The provided text describes a 510(k) submission for Exactech® Optetrak Logic® 17mm & 19mm Thick Inserts, which are modifications to existing tibial inserts for total knee arthroplasty (TKA). The submission focuses on demonstrating substantial equivalence to predicate devices, primarily through non-clinical performance data.

Here's an analysis of the acceptance criteria and study information:

1. Table of Acceptance Criteria and Reported Device Performance:

Acceptance Criteria (Evaluation)	Reported Device Performance (Activity)
Locking stability	Anterior/posterior liftoff/dissociation testing

2. Sample Size Used for the Test Set and Data Provenance:

The document mentions "engineering studies" and "non-clinical performance data" but does not specify sample sizes for the test set or directly refer to a "test set" in the context of clinical data or human subjects.

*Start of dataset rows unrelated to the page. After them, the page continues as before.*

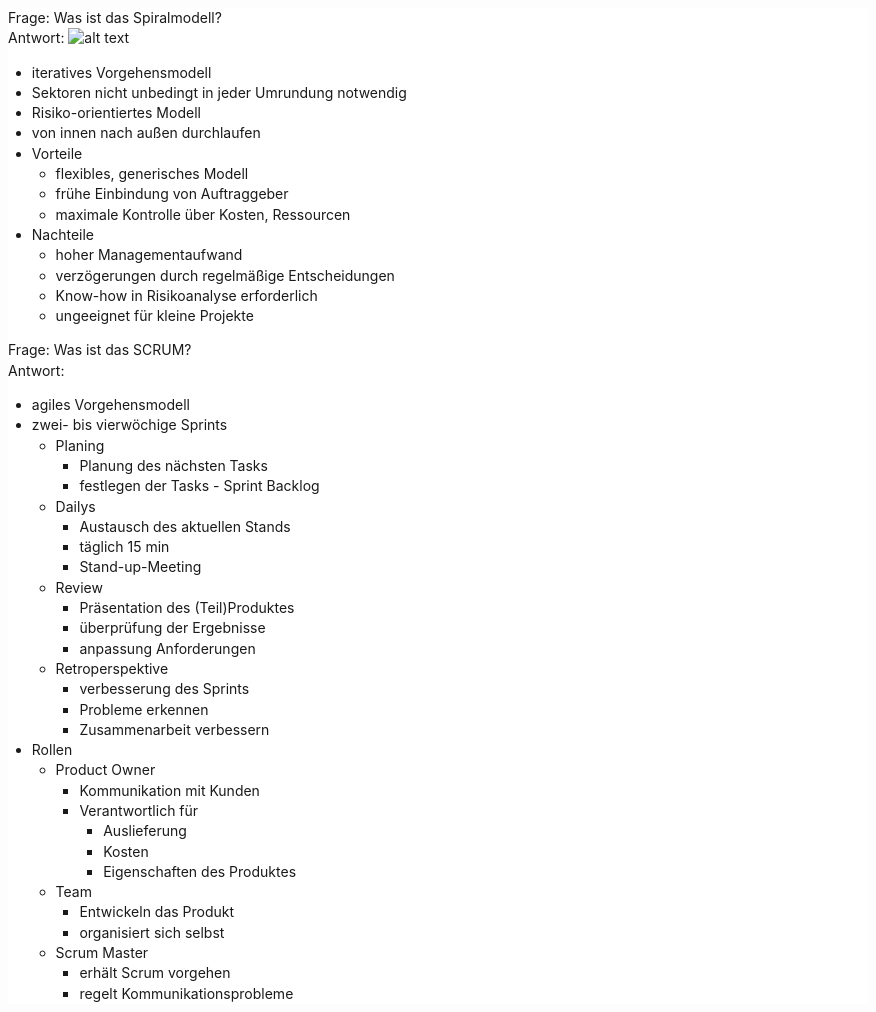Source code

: 
Frage: Was ist das Spiralmodell?  
Antwort:
![alt text](https://www.ionos.de/startupguide/fileadmin/StartupGuide/Screenshots_2019/spiralmodell-DE-1.png)
- iteratives Vorgehensmodell
- Sektoren nicht unbedingt in jeder Umrundung notwendig
- Risiko-orientiertes Modell
- von innen nach außen durchlaufen
- Vorteile
  - flexibles, generisches Modell
  - frühe Einbindung von Auftraggeber
  - maximale Kontrolle über Kosten, Ressourcen
- Nachteile
  - hoher Managementaufwand
  - verzögerungen durch regelmäßige Entscheidungen
  - Know-how in Risikoanalyse erforderlich
  - ungeeignet für kleine Projekte


Frage: Was ist das SCRUM?  
Antwort:
- agiles Vorgehensmodell
- zwei- bis vierwöchige Sprints
  - Planing
    - Planung des nächsten Tasks
    - festlegen der Tasks - Sprint Backlog
  - Dailys
    - Austausch des aktuellen Stands
    - täglich 15 min
    - Stand-up-Meeting
  - Review
    - Präsentation des (Teil)Produktes 
    - überprüfung der Ergebnisse
    - anpassung Anforderungen
  - Retroperspektive
    - verbesserung des Sprints
    - Probleme erkennen
    - Zusammenarbeit verbessern
- Rollen
  - Product Owner
    - Kommunikation mit Kunden
    - Verantwortlich für
      - Auslieferung
      - Kosten
      - Eigenschaften des Produktes
  - Team
    - Entwickeln das Produkt
    - organisiert sich selbst
  - Scrum Master
    - erhält Scrum vorgehen
    - regelt Kommunikationsprobleme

The evaluation is focused on the device's mechanical properties. The data provenance is non-clinical testing performed by the manufacturer,Exactech, Inc.

3. Number of Experts Used to Establish Ground Truth for the Test Set and Qualifications of Those Experts:

This information is not applicable as the provided text describes non-clinical engineering testing. There is no mention of human experts establishing ground truth for a clinical test set.

4. Adjudication Method for the Test Set:

This information is not applicable as the assessment is based on non-clinical engineering tests, not on human interpretation or clinical adjudication.

5. If a Multi-Reader Multi-Case (MRMC) Comparative Effectiveness Study was Done:

No, a Multi-Reader Multi-Case (MRMC) comparative effectiveness study was not done. The submission is for a medical device modification, and the provided text focuses on engineering studies, not clinical effectiveness studies involving human readers and interpretations.

6. If a Standalone (Algorithm Only Without Human-in-the-Loop Performance) was Done:

This information is not applicable. The device is a physical medical implant (tibial insert), not an algorithm or AI system.

7. The Type of Ground Truth Used:

The "ground truth" for the non-clinical performance data is derived from the results of mechanical and physical testing (e.g., anterior/posterior liftoff/dissociation testing) designed to assess the locking stability of the tibial inserts. This is based on established engineering principles and test methods for medical devices.

8. The Sample Size for the Training Set:

This information is not applicable as the device is a physical medical implant and does not involve a "training set" in the context of machine learning or AI.

9. How the Ground Truth for the Training Set was Established:

This information is not applicable as there is no "training set" for this type of medical device submission.